If we zoom in further to the places where renewable energy projects are being built, several interconnected challenges of energy and society are brought to surface. India unveiled in 2019 what was claimed to be the world’s largest solar power plant in Pavagada, an arid region in South India. Given that solar power projects are inherently land intensive (in this region about five to seven acres are required to produce one megawatt of solar energy), the government created a number of institutional mechanisms for acquiring land. The most prominent among them is acquiring community lands and the time-bound lease of land parcels for 28 years. Many land-owning farmers in this drought-prone region greatly benefited from the prospect of increased land values. But agricultural labourers and herders who have lost access to customary grazing grounds have been further marginalized. Furthermore, there are reports of overdrawing groundwater to clean the solar panels, which has amplified water stress in the region. Given the high population density in India, the clean energy transition, in addition to replacing fossil fuel industries and their resulting livelihoods, is inextricably linked to issues such as competing uses of land, forest and water resources, and the welfare of local communities where greenfield developments are planned to take place.

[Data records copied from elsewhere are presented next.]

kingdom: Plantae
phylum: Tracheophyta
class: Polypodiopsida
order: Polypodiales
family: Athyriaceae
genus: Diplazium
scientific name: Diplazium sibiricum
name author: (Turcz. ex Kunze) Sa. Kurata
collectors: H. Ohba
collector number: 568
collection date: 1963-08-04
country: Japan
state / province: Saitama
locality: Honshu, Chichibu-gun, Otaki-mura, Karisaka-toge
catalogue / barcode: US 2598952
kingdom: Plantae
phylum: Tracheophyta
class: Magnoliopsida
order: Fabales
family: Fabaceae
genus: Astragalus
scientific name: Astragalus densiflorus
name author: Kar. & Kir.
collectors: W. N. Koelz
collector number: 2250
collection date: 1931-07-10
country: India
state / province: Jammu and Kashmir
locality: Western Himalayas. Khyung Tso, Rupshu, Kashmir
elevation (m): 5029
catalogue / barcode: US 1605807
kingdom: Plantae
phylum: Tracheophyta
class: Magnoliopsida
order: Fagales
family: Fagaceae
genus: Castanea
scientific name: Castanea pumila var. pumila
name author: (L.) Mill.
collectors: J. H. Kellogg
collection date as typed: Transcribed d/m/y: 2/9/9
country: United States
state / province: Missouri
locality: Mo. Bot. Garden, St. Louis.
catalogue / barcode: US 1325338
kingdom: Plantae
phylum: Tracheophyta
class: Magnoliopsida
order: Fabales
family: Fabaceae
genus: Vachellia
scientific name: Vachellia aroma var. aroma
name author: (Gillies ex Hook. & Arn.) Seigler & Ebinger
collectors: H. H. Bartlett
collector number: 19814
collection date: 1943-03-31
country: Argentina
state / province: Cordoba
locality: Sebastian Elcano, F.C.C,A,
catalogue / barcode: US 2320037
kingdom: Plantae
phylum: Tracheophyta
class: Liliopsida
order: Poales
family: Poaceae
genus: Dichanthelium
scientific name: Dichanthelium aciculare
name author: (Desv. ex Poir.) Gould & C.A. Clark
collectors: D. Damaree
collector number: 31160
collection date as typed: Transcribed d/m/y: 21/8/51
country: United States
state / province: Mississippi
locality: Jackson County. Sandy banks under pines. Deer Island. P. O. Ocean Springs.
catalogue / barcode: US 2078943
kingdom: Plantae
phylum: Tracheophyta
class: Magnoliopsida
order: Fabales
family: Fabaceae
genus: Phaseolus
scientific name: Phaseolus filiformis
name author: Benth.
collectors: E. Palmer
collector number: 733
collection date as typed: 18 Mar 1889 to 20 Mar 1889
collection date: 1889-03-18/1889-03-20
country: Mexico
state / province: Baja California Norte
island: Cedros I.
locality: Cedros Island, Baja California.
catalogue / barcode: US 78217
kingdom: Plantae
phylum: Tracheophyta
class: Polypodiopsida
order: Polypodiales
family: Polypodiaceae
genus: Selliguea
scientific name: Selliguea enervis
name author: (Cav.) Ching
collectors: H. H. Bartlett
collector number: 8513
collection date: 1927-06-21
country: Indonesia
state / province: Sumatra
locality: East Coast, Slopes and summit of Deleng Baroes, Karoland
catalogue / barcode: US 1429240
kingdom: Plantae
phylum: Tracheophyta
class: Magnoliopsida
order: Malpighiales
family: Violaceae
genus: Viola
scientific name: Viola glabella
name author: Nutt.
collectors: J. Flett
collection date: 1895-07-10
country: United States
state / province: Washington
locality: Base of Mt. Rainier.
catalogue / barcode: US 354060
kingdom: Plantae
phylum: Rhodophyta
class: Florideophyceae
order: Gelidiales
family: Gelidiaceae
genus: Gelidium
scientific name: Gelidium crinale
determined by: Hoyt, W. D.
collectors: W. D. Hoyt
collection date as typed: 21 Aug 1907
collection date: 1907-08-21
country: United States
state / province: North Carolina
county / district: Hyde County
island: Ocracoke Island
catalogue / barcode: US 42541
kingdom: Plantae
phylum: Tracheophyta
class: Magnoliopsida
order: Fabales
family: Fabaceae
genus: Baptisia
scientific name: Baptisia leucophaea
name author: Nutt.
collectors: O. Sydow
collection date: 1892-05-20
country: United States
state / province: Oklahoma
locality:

Given the high population density in India, the clean energy transition...is inextricably linked to issues such as competing uses of land, forest and water resources, and the welfare of local communities where greenfield developments are planned to take place.

The COVID-19 pandemic has been a reminder that “business as usual” is not good enough, not only in terms of policy actions, but also in ways of framing the interconnected challenges of energy and society. India must move away from universalist prescriptions of how things ought to be to imagine new solutions. Recent proposals to foster a post-COVID green recovery in India have included interventions to incentivize stationary and mobile energy storage systems for accelerating the transition to cleaner fuels, financial and institutional reforms to increase the creditworthiness of implementing agencies, and strategies to decarbonize transport, to name a few. These are promising developments, but they are just not enough.  

To actualize the optimistic scenarios described in the IEA study, India needs to embrace the inherent complexities of its energy landscape, taking into account the multiplicity of challenges at various levels of implementation. It needs to address issues such as social justice, equitable access to energy services, energy adequacy for a desired quality of life, sustainable use of natural resources, and the creation of meaningful livelihoods. A crucial first step towards achieving these goals is to adopt a bottom-up view that is framed locally by the concerns of the people, places, and the unique circumstances under which RE projects are implemented. Looking from this vantage might produce creative solutions to problems which can sometimes seem intractable.